Document excerpt >>
# # # # # # #

The biggest percentage increase of all would go to the council appointee who has been on the job the shortest period of time. City Attorney Helivi Holland, who has been in that position less than a month, would receive a 33.76-percent raise, from $127,000 to $169,877.

All the new pay rates would take effect Jan. 1.

The school system, on the other hand, is discussing implementing furloughs and taking a proposed 2-percent raise for all its employees off the table after finding out the city’s proposal to give it $4 million less than requested, even though the city is giving it $3 million more than last year.

In all, about two-thirds of the city’s employees would see increases in their salary thanks to a compensation study done to determine if employees were being compensated fairly.

Salaries were compared to the other six Hampton Roads cities, as well as the cities of Richmond and Alexandria and the counties of Hanover and Chesterfield. City officials say those localities were chosen because the city frequently looks to those areas to recruit for higher-level positions.

According to the study, higher-paying positions lag behind the market by about 7.8 percent. Mid-range salaries are about 6 percent behind, and lower-level positions are about 3.2 percent under the market.

According to the study, Cuffee-Glenn is paid about 38 percent below her counterparts in the other localities.

City Councilman Mike Duman said he agrees the study recommendations need to be implemented because “it does create a morale problem.”

But, he said, he had some reservations about such hefty increases for the council appointees.

“Two out of four of those folks are relatively new on their job,” he said, referring to Holland and Jackson, who began work last year. “My initial inclination is at this time it would be hard to justify anything because we don’t know how they’re going to perform at their jobs.”

As for Cuffee-Glenn and Dawley, he said, increases that large also would be hard to justify.

“But I think she is due some consideration,” he said.

Duman said he plans on discussing the increases, among other issues, at the next meeting on April 18.

“Anything that I bring forward, I like to bring forward addressing more than one issue,” he said, adding he also wants to discuss how much the school system is set to receive.

City Council voted during a January meeting to direct the city manager to implement the recommendations of the compensation study.

Wednesday’s community meeting will be held at 6 p.m. at City Council chambers, 441 Market St.

# # # # # # #

Information shown >>
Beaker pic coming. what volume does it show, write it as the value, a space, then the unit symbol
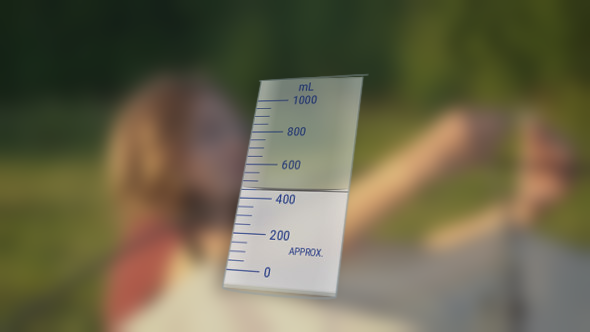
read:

# # # # # # #

To do >>
a. Revise the city pay article by giving everything from "In all, about" down to "being compensated fairly.", with "two-thirds" swapped for "three-quarters".
b. Answer these questions from the city pay article:
(i) On what date would all the new pay rates take effect?
(ii) By about what percentage are lower-level positions under the market, according to the study?
(iii) Where will Wednesday's community meeting be held?
The listing has no connection to the city pay article.

Exercise responses >>
a.
In all, about three-quarters of the city’s employees would see increases in their salary thanks to a compensation study done to determine if employees were being compensated fairly.

b.
(i) Jan. 1
(ii) About 3.2 percent
(iii) At City Council chambers, 441 Market St.